Findings inform development of potential diagnostic test and improved therapies.
An international collaborative study led by researchers at Sanford Burnham Prebys Medical Discovery Institute (SBP), with major participation from Yokohama School of Medicine, Harvard Medical School, and UC San Diego, has identified the molecular mechanism behind lithium’s effectiveness in treating bipolar disorder patients.

The study, published in Proceedings of the National Academy of Sciences (PNAS) journal, utilized human induced pluripotent stem cells (hiPS cells) to map lithium’s response pathway, enabling the larger pathogenesis of bipolar disorder to be identified. These results are the first to explain the molecular basis of the disease, and may support the development of a diagnostic test for the disorder as well as predict the likelihood of patient response to lithium treatment. It may also provide the basis to discover new drugs that are safer and more effective than lithium.

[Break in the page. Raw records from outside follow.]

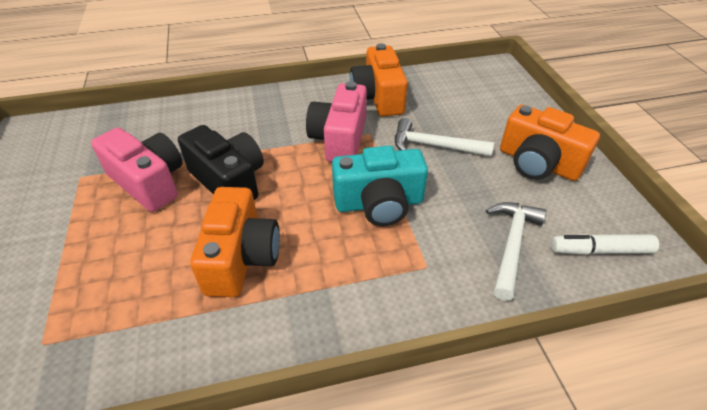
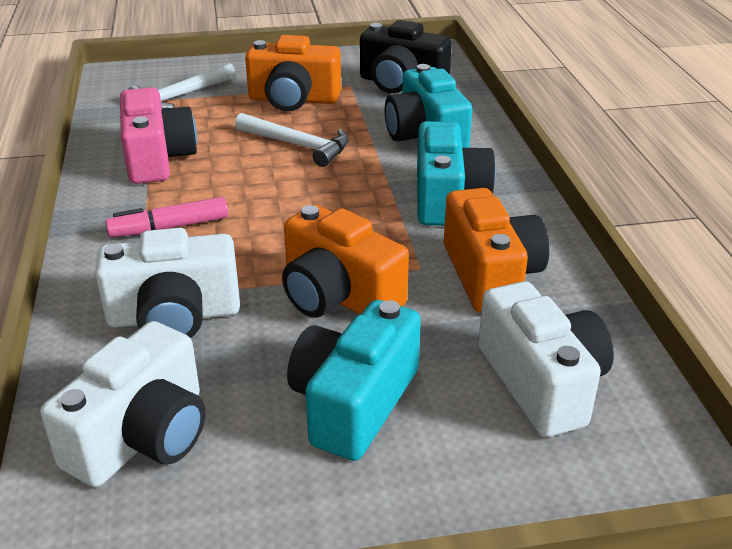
pink camera: [91,127,182,212] [306,81,367,162] = 2 -> [120,87,197,184] = 1
pink marker: none = 0 -> [105,197,228,237] = 1
turquoise camera: [332,146,428,226] = 1 -> [287,300,421,461] [385,64,472,148] [417,121,496,226] = 3
white camera: none = 0 -> [41,321,206,487] [95,228,240,338] [478,281,614,437] = 3
white marker: [551,234,659,255] = 1 -> none = 0

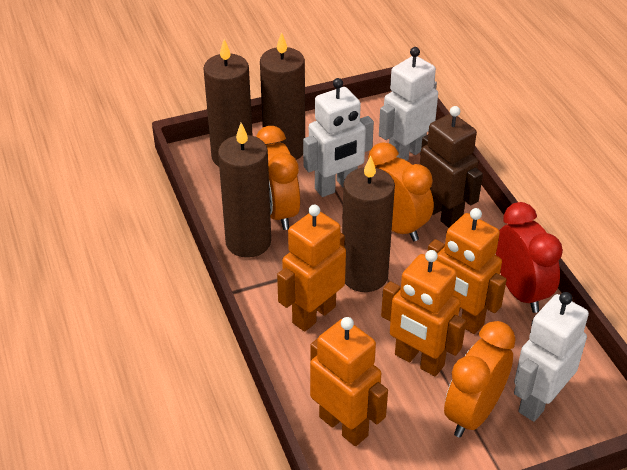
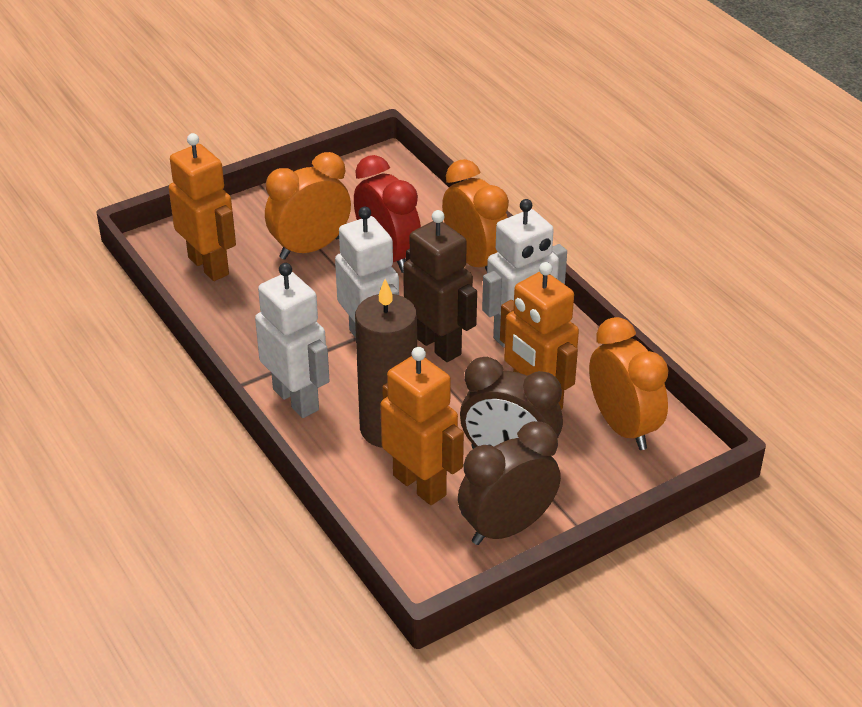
brown candle: [203,39,253,166] [218,123,271,258] [260,32,305,160] [342,155,395,292] = 4 -> [355,279,417,448] = 1
brown clock: none = 0 -> [458,421,561,545] [460,357,563,449] = 2
orange robot: [277,205,346,332] [310,317,388,446] [381,250,466,376] [428,208,507,334] = 4 -> [169,133,236,281] [380,347,464,505] [500,262,579,410] = 3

“Lithium has been used to treat bipolar disorder for generations, but up until now our lack of knowledge about why the therapy does or does not work for a particular patient led to unnecessary dosing and delayed finding an effective treatment. Further, its side effects are intolerable for many patients, limiting its use and creating an urgent need for more targeted drugs with minimal risks,” said Evan Snyder, MD, PhD, professor and director of the Center for Stem Cells and Regenerative Medicine at SBP, and senior author of the study. “Importantly, our findings open a clear path to finding safe and effective new drugs. Equally as important, it helped give us insight into what type of mechanisms cause psychiatric problems such as these.”

“We realized that studying the lithium response could be used as a ‘molecular can–opener’ to unravel the molecular pathway of this complex disorder, that turns out not to be caused by a defect in a gene, but rather by the posttranslational regulation (phosphorylation) of the product of a gene – in this case, CRMP2, an intracellular protein that regulates neural networks,” added Snyder.

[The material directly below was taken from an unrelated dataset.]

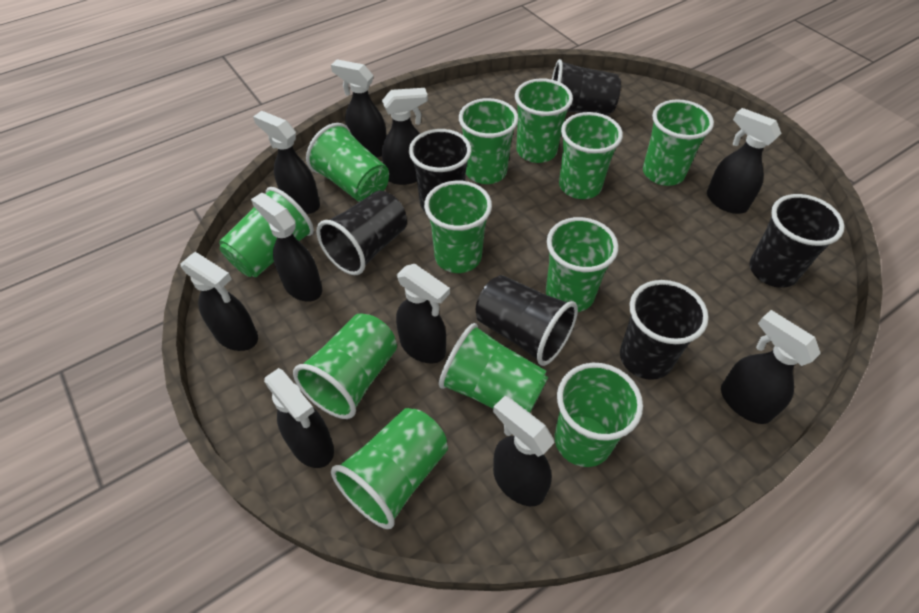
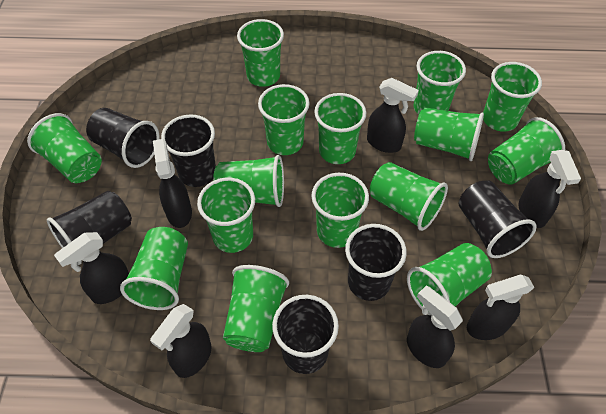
black spray bottle: [180,252,258,351] [251,193,322,302] [253,111,320,214] [264,368,334,468] [331,59,387,157] [382,88,428,185] [396,264,450,364] [493,396,555,506] [707,108,782,214] [721,310,821,424] = 10 -> [54,232,129,304] [150,304,212,378] [153,139,192,228] [367,78,419,153] [407,286,463,368] [467,275,535,340] [519,150,581,228] = 7
green cup: [219,187,314,277] [293,313,397,419] [306,123,389,202] [331,408,448,529] [424,181,492,273] [439,323,548,413] [459,98,519,184] [515,78,573,163] [546,217,619,312] [555,363,643,467] [559,112,623,199] [643,99,714,186] = 12 -> [27,113,102,183] [120,227,188,310] [197,178,255,253] [213,155,284,207] [223,265,289,352] [237,19,284,87] [258,84,309,155] [311,173,369,248] [314,93,366,164] [370,162,448,231] [407,243,492,315] [413,51,466,115] [414,107,484,161] [483,62,542,132] [488,117,565,184] = 15

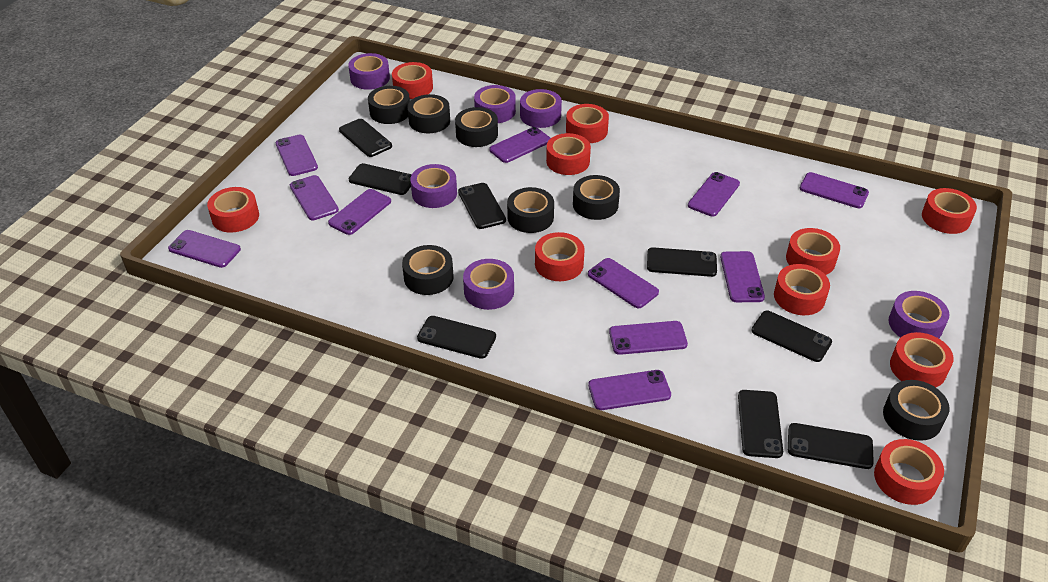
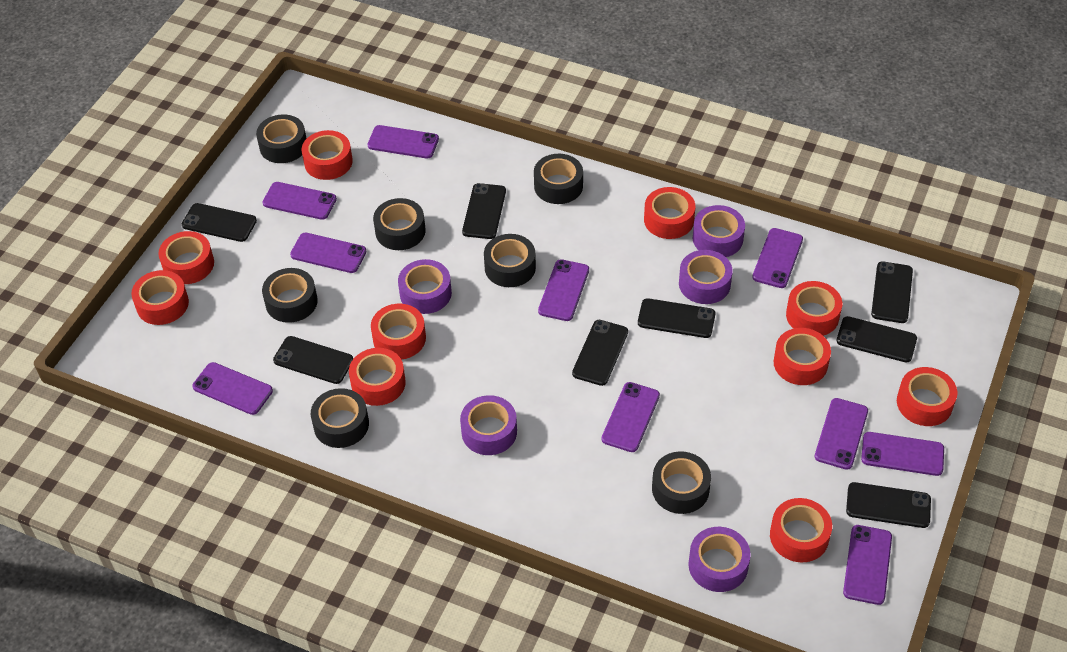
purple phone: [168,230,241,268] [275,135,318,176] [290,175,339,220] [328,189,391,235] [489,127,551,163] [588,258,659,308] [588,370,671,410] [609,321,688,355] [688,172,740,217] [720,251,765,302] [800,172,869,208] = 11 -> [192,362,273,415] [263,182,337,220] [290,233,367,273] [367,125,439,158] [538,259,589,321] [602,382,660,452] [752,228,803,288] [815,398,868,470] [843,525,892,605] [861,432,944,476] = 10
purple tape: [348,53,390,90] [410,164,457,208] [463,259,514,310] [474,85,516,123] [520,89,562,128] [889,291,949,338] = 6 -> [398,259,452,314] [460,395,517,455] [679,250,733,304] [688,527,751,592] [693,205,745,257] = 5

In hiPS cells created from lithium–responsive and non–responsive patients, researchers observed a physiological difference in the regulation of CRMP2, which rendered the protein to be in a much more inactive state in responsive patients. However, the research showed that when lithium was administered to these cells, their regulatory mechanisms were corrected, restoring normal activity of CRMP2 and correcting the underlying cause of their disorder. Thus, the study demonstrated that bipolar disorder can be rooted in physiological—not necessarily genetic – mechanisms. The insights derived from the hiPS cells were validated in actual brain specimens from patients with bipolar disorder (on and off lithium), in animal models, and in the actions of living neurons.

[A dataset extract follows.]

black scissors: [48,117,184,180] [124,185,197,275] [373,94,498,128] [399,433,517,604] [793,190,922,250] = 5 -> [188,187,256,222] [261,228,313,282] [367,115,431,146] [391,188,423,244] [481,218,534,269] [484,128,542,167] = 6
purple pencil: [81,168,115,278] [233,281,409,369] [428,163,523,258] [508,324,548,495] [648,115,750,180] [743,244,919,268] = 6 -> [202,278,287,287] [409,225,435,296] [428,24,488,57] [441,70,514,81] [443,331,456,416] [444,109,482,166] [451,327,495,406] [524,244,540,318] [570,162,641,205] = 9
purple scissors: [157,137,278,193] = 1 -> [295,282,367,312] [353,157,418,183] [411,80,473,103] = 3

“This ‘molecular can–opener’ approach – using a drug known to have a useful action without exactly knowing why – allowed us to examine and understand an underlying pathogenesis of bipolar disorder,” said Snyder. “The approach may be extended to additional complex disorders and diseases for which we don’t understand the underlying biology but do have drugs that may have some beneficial actions, such as depression, anxiety, schizophrenia and others in need of more effective therapies. One cannot improve a therapy until one knows what molecularly really needs to be fixed.”